Work item → The answer must consist of each line of the records below that contains the string "this".

*** Opening Supplied material ***

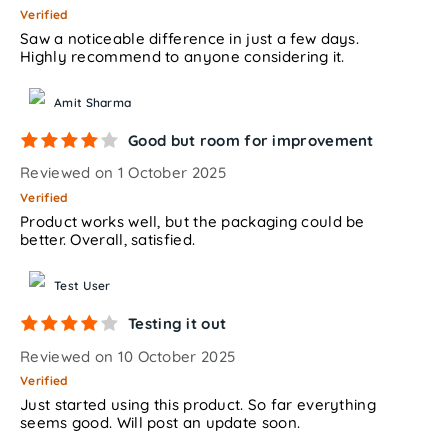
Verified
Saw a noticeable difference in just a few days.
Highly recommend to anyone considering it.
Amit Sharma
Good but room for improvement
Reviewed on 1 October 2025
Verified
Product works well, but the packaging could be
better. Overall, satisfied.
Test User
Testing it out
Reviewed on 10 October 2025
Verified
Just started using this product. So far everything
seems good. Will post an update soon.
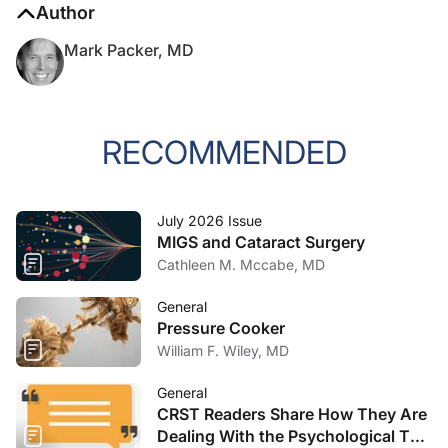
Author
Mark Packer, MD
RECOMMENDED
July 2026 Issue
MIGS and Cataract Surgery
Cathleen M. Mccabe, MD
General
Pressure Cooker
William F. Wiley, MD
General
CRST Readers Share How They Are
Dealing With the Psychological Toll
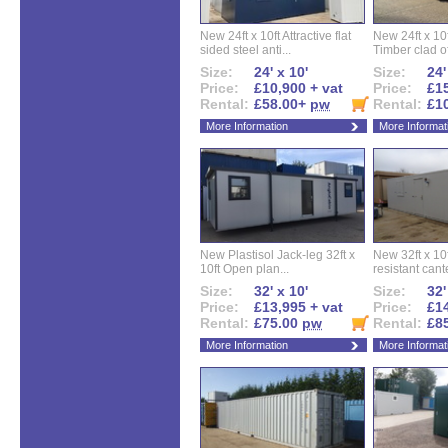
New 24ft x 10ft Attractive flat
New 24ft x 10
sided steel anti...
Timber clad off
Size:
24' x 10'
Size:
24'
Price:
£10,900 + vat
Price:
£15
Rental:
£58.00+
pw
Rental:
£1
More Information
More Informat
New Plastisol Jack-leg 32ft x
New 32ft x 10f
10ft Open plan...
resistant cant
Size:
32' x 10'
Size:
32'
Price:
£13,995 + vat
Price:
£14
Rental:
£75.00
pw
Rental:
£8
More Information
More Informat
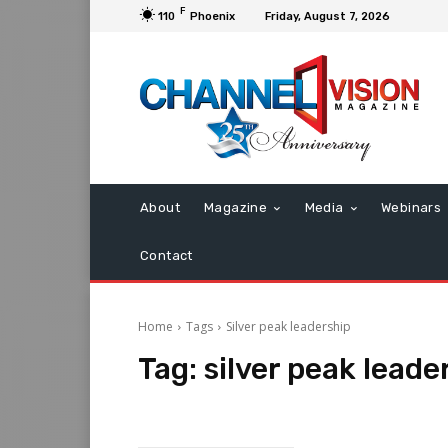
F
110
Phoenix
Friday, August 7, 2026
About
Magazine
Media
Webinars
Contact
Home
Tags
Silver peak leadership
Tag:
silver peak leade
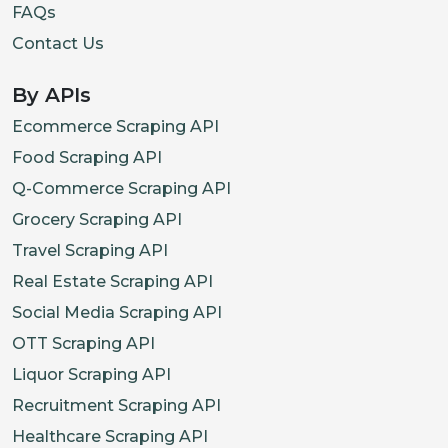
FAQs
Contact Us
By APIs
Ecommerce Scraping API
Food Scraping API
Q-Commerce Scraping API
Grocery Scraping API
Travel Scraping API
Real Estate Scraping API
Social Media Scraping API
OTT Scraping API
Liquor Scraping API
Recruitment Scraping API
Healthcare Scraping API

*** Closing Supplied material ***
*** Opening Supplied material ***

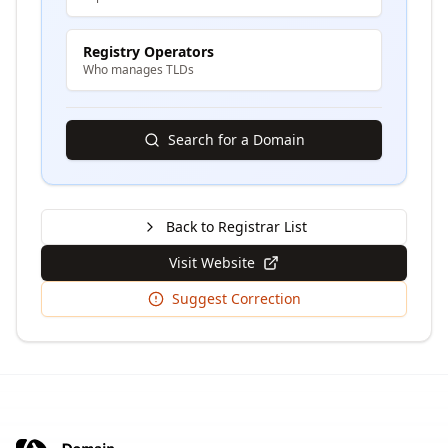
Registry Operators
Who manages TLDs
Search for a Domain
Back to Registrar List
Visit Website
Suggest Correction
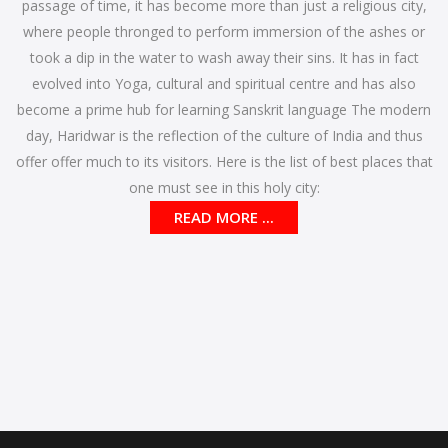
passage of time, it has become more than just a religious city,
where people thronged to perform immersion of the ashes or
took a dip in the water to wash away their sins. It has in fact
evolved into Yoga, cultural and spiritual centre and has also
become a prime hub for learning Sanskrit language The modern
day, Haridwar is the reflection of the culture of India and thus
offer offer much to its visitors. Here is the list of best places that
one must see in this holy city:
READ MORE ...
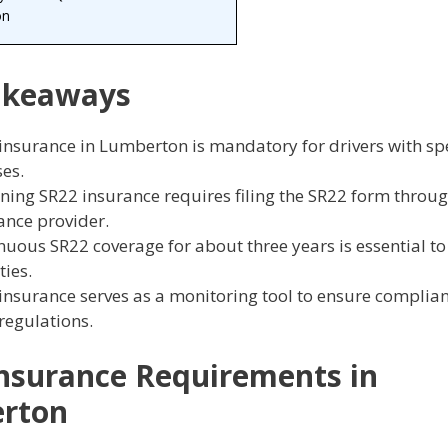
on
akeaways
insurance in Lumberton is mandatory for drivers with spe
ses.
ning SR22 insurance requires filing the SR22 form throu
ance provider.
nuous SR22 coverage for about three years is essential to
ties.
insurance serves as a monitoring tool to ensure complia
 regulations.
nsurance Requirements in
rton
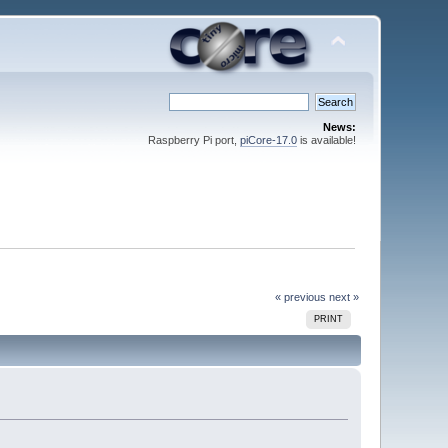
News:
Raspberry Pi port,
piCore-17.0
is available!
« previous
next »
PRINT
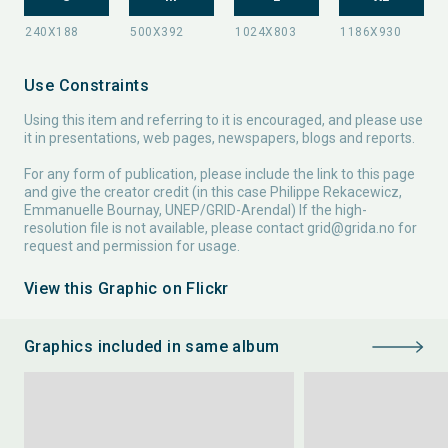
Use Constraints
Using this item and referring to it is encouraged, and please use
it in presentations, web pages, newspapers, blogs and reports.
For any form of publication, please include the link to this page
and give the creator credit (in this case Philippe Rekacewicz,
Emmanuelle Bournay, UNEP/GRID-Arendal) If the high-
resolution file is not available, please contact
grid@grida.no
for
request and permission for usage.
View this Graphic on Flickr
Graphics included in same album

*** Closing Supplied material ***

Your solution →
Just started using this product. So far everything
one must see in this holy city:
Using this item and referring to it is encouraged, and please use
For any form of publication, please include the link to this page
and give the creator credit (in this case Philippe Rekacewicz,
View this Graphic on Flickr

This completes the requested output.